Kok bisa ya? Raja malah memberikan penghargaan bukan hukuman atas laporanku tadi, gumam Jalal iri. "Apa kau melakukan saranku semalam?"

"Iya, aku lakukan. Terima kasih Jalal saranmu membuatku baik di mata Raja." Jelas Hanif sambil menjabat tangan Sahabatnya.

Tanpa tendeng alih-alih Jalal pun termakan api cemburu. Ia dengan beringas merampas bingkisan itu dan memukuli sahabatnya sendiri. "Seharusnya aku yang dipuji Raja! Bukan kau Hanif!!" Teriak Jalal kesal kemudian berlalu.

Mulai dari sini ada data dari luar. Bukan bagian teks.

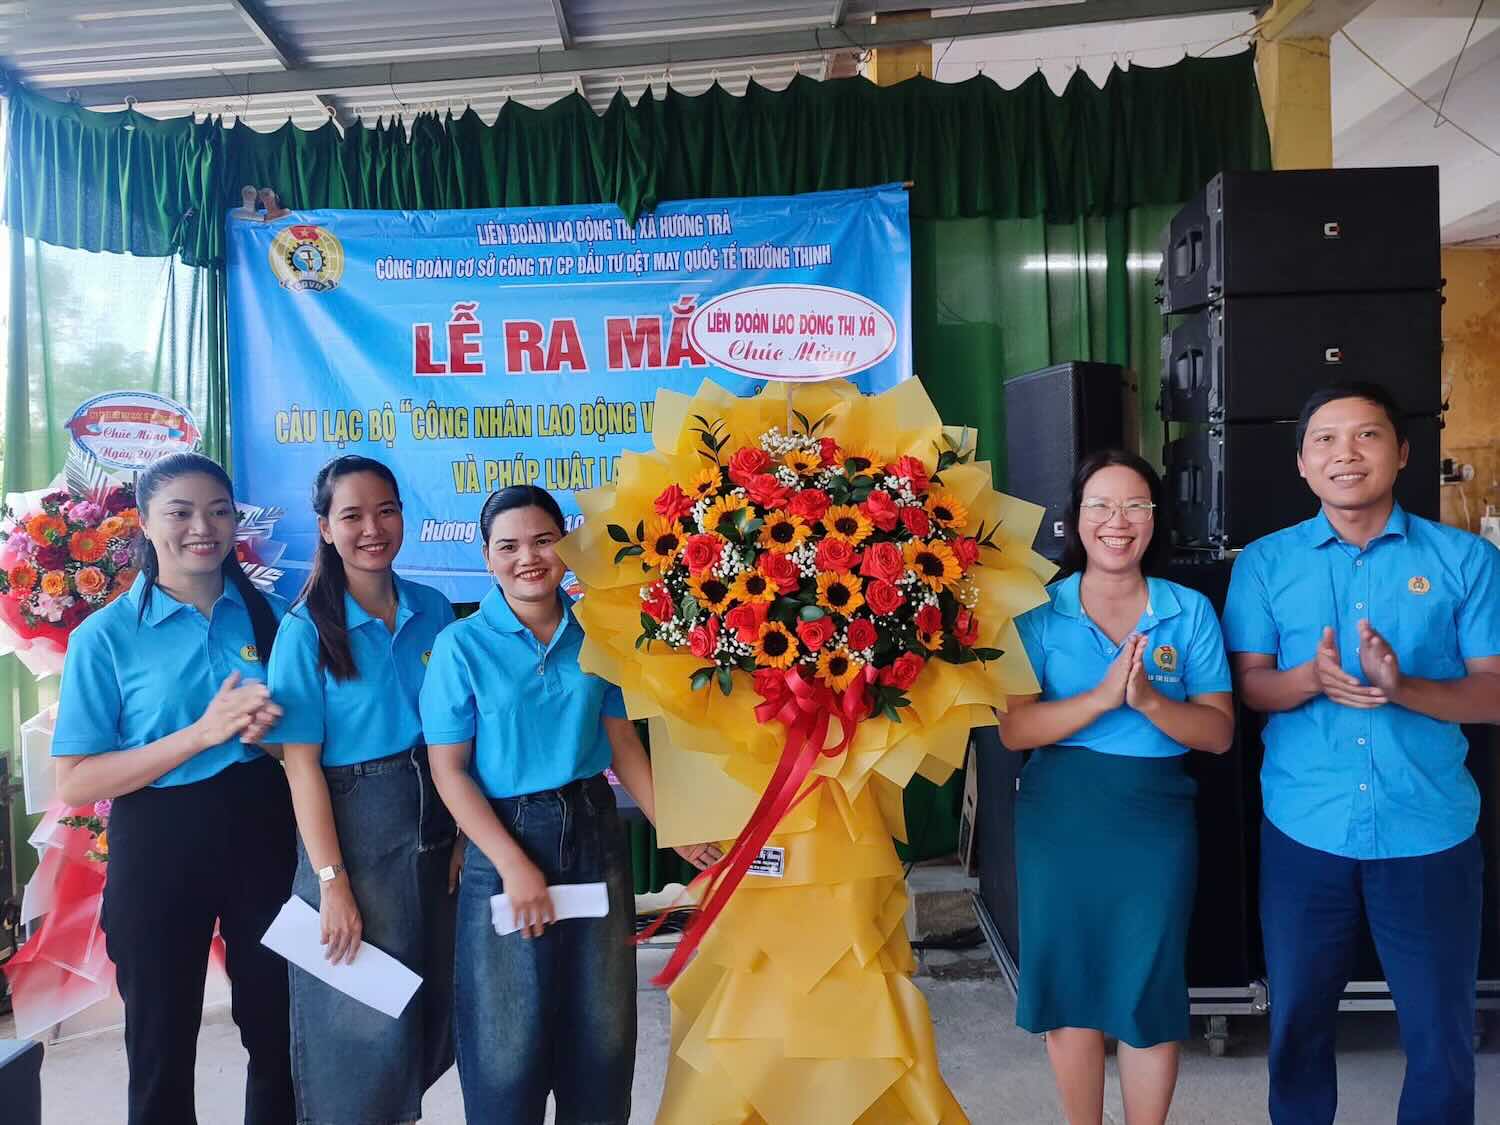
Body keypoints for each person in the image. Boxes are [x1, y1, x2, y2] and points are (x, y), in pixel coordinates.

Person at [1223, 382, 1500, 1125]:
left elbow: (1493, 692)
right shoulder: (1265, 564)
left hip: (1429, 832)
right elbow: (1250, 685)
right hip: (1305, 831)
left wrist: (1403, 686)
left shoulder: (1465, 560)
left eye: (1367, 435)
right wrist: (1308, 677)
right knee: (1298, 1027)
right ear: (1303, 465)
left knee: (1440, 1036)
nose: (1346, 453)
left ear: (1402, 452)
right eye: (1325, 439)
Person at [419, 485, 720, 1125]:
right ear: (486, 557)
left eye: (543, 540)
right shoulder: (460, 646)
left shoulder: (596, 635)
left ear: (566, 546)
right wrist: (512, 865)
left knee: (601, 1034)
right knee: (505, 1044)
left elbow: (621, 745)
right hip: (503, 840)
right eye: (509, 546)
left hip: (592, 834)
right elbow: (450, 773)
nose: (528, 557)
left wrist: (680, 831)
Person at [50, 452, 295, 1125]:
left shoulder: (273, 619)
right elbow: (74, 778)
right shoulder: (107, 636)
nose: (203, 527)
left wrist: (269, 735)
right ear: (147, 524)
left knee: (280, 1031)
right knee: (160, 1042)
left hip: (264, 833)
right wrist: (202, 732)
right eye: (181, 512)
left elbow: (301, 749)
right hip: (158, 842)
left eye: (218, 510)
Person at [997, 450, 1235, 1125]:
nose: (1117, 521)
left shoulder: (1187, 612)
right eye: (1100, 505)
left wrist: (1152, 703)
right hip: (1060, 815)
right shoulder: (1040, 611)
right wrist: (1102, 698)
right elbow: (1015, 728)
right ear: (1076, 519)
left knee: (1146, 989)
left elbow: (1217, 733)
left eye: (1134, 505)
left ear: (1155, 520)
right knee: (1068, 988)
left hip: (1154, 818)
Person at [263, 455, 459, 1125]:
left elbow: (455, 739)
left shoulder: (434, 610)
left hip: (435, 821)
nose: (372, 528)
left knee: (434, 1013)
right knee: (358, 1028)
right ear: (324, 527)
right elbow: (301, 765)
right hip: (354, 833)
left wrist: (462, 833)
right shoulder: (305, 632)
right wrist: (331, 882)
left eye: (386, 510)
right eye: (352, 515)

Hanif pun terkapar lemah, menyesali kejadian ini, menahan sakit memar-memar di wajahnya, sambil melihat gelang persahabatnnya yang putus dari tangan kanannya.

Dan di kerajaan sana, Raja memanggil algojo terbaiknya. Pengeksekusi terbaik seantero kerajaannya. "Kau hukum mati orang yang telah aku berikan bingkisan berlapis emas itu. kemudian biarkan bingkisan itu sampai dulu kepada keluarganya. Setelah itu kau eksekusi saja!" Perintah Raja yang termakan omongan Jalal.

"Nah Cucu Kakek yang manis, begitu ceritanya.  Semoga kau menjadi pribadi yang baik, Cu." Pesan sang Kakek sambil mengelus-elus anak-anak rambut poni cucunya dengan tangan kanannya yang terpasang gelang persahabatannya.

"Kek, besok malam Ceritakan lagi, Kek!" Pinta Sang Cucu dengan manja di pangkuan Sang Kakek.